___ SOURCE MATERIAL ___

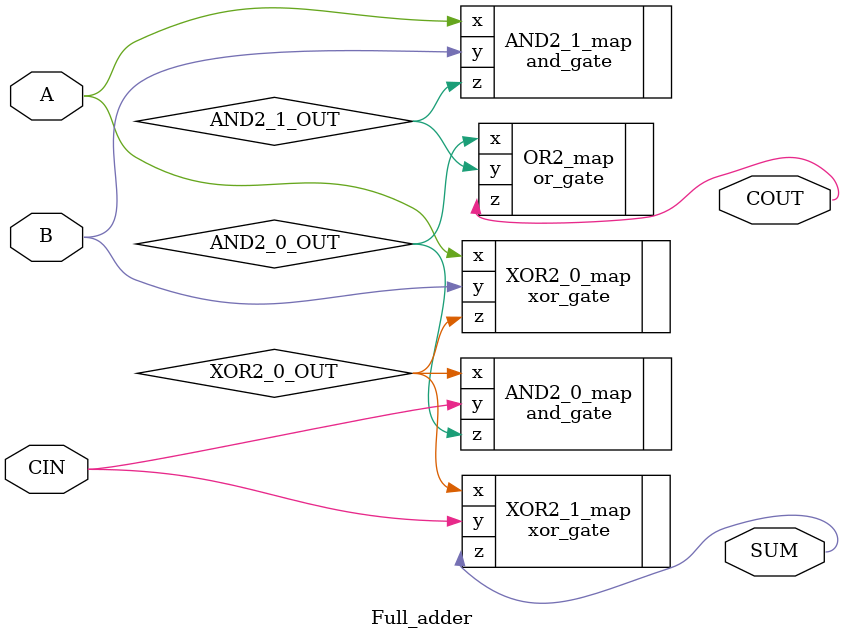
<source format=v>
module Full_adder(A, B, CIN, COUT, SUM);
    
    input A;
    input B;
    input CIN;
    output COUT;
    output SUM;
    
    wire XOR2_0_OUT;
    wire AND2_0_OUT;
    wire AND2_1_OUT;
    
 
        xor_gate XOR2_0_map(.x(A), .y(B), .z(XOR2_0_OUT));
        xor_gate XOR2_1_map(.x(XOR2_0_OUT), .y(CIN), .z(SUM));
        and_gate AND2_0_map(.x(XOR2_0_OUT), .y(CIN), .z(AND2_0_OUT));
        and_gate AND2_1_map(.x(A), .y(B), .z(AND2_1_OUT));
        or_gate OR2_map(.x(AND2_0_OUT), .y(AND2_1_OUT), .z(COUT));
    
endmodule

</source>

___
___ SOURCE MATERIAL ___

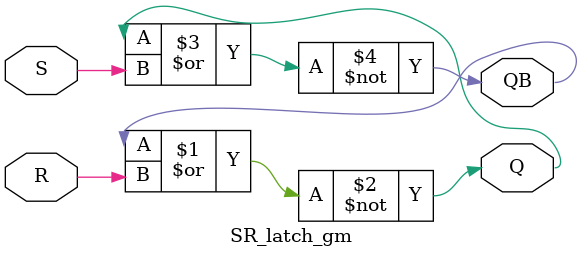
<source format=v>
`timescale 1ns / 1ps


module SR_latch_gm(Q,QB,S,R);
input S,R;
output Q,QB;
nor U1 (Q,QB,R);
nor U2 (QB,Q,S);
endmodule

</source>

___

• EXERCISE REQUIREMENTS:
Nothing but a number is required: the number of lines in the material holding the string "COUT".

• RESULT OF THIS TASK:
3